Vishwas Chitale, partner at Chitale Dairy

Unlike in cities where the young and hip use the handheld device as a fashion statement, the farmer in Bhilawadi uses a more complex form of the same machine as a productivity enhancement tool for his dairy and cattle farming business. What’s more, radio frequency identification (RFID) chips help him attain efficiencies through proper inventory tracking and management of cows and their yield.

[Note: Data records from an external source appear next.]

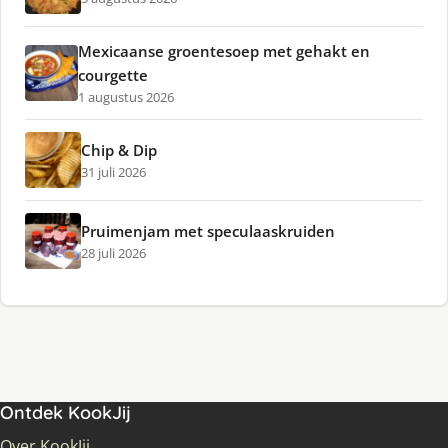
Mexicaanse groentesoep met gehakt en
courgette
1 augustus 2026
Chip & Dip
31 juli 2026
Pruimenjam met speculaaskruiden
28 juli 2026
Ontdek KookJij
Over KookJij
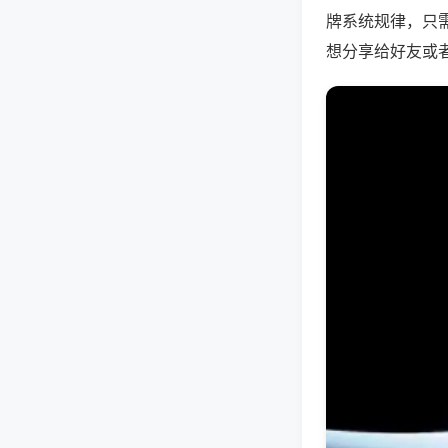
牌系统规律，只
想分享给好友或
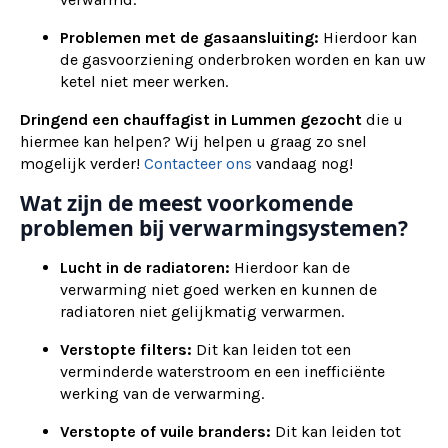
Problemen met de gasaansluiting:
Hierdoor kan
de gasvoorziening onderbroken worden en kan uw
ketel niet meer werken.
Dringend een chauffagist in Lummen gezocht
die u
hiermee kan helpen? Wij helpen u graag zo snel
mogelijk verder!
Contacteer ons
vandaag nog!
Wat zijn de meest voorkomende
problemen bij verwarmingsystemen?
Lucht in de radiatoren:
Hierdoor kan de
verwarming niet goed werken en kunnen de
radiatoren niet gelijkmatig verwarmen.
Verstopte filters:
Dit kan leiden tot een
verminderde waterstroom en een inefficiënte
werking van de verwarming.
Verstopte of vuile branders:
Dit kan leiden tot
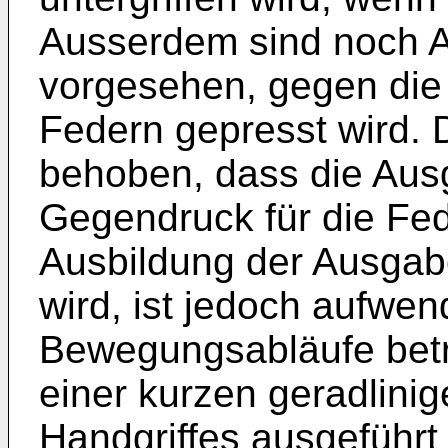
Ausserdem sind noch 
vorgesehen, gegen die 
Federn gepresst wird. D
behoben, dass die Au
Gegendruck für die Fe
Ausbildung der Ausgabe
wird, ist jedoch aufwe
Bewegungsabläufe betr
einer kurzen geradlin
Handgriffes ausgeführ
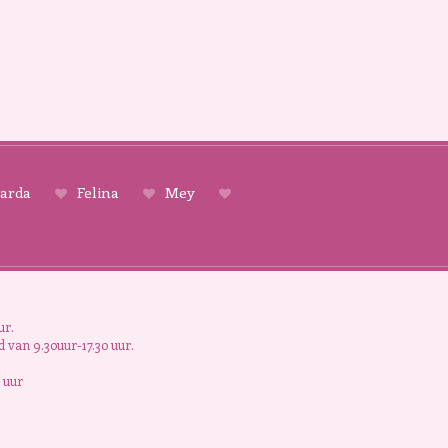
arda
Felina
Mey
ur.
 van 9.30uur-17.30 uur.
 uur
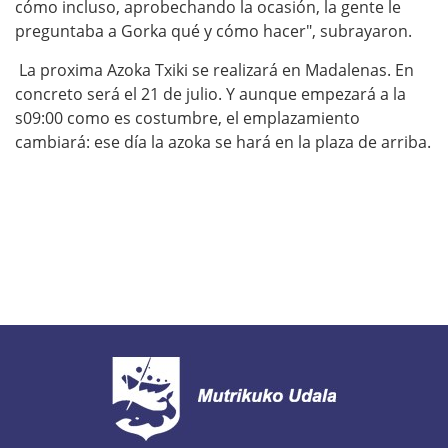
cómo incluso, aprobechando la ocasión, la gente le
preguntaba a Gorka qué y cómo hacer", subrayaron.
La proxima Azoka Txiki se realizará en Madalenas. En
concreto será el 21 de julio. Y aunque empezará a la
s09:00 como es costumbre, el emplazamiento
cambiará: ese día la azoka se hará en la plaza de arriba.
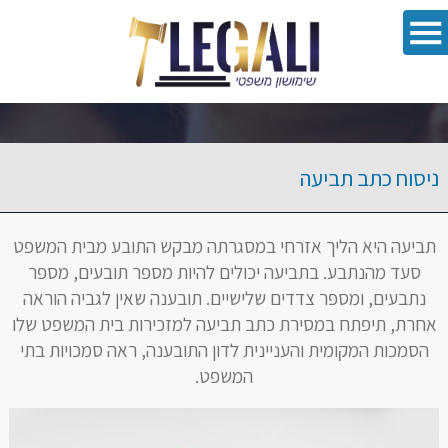
oolbar
ניסוח כתב תביעה
תביעה היא הליך אזרחי במסגרתה מבקש התובע מבית המשפט
סעד מהנתבע. בתביעה יכולים להיות מספר תובעים, מספר
נתבעים, ומספר צדדים שלישיים. תובענה שאין לגביה הוראה
אחרת, תיפתח במסירת כתב תביעה למזכירות בית המשפט שלו
הסמכות המקומית והעניינית לדון התובענה, ראה סמכויות בתי
המשפט.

Technology-use has got a completely different dimension in this village. Explains Vishwas Chitale, partner at Chitale Dairy: “We couldn’t have done it on our own. So, we herded up.” When an entire village’s cattle population is taken collectively, it makes sense for a para veterinarian to obtain information through RFID tags that help record everything from milk yield, health parameters to feed data of this herd. For a chip to work, it can be fixed to an animal’s ear. The RFID tag can be read only when a pocket PC or PDA is close to it and that prevents any kind of tampering of data, he explains.

The modern dairy has achieved considerable success with the use of active RFID tags. For its own buffalo farm, the dairy has used DeLaval’s software DelPro. Says Chitale, “We use the DeLaval equipment in our farm. But for our suppliers we have used the Bombay Veterinary Hospital’s RFID technology.” The technology apparently won the first prize from the World Bank in a competition two years ago.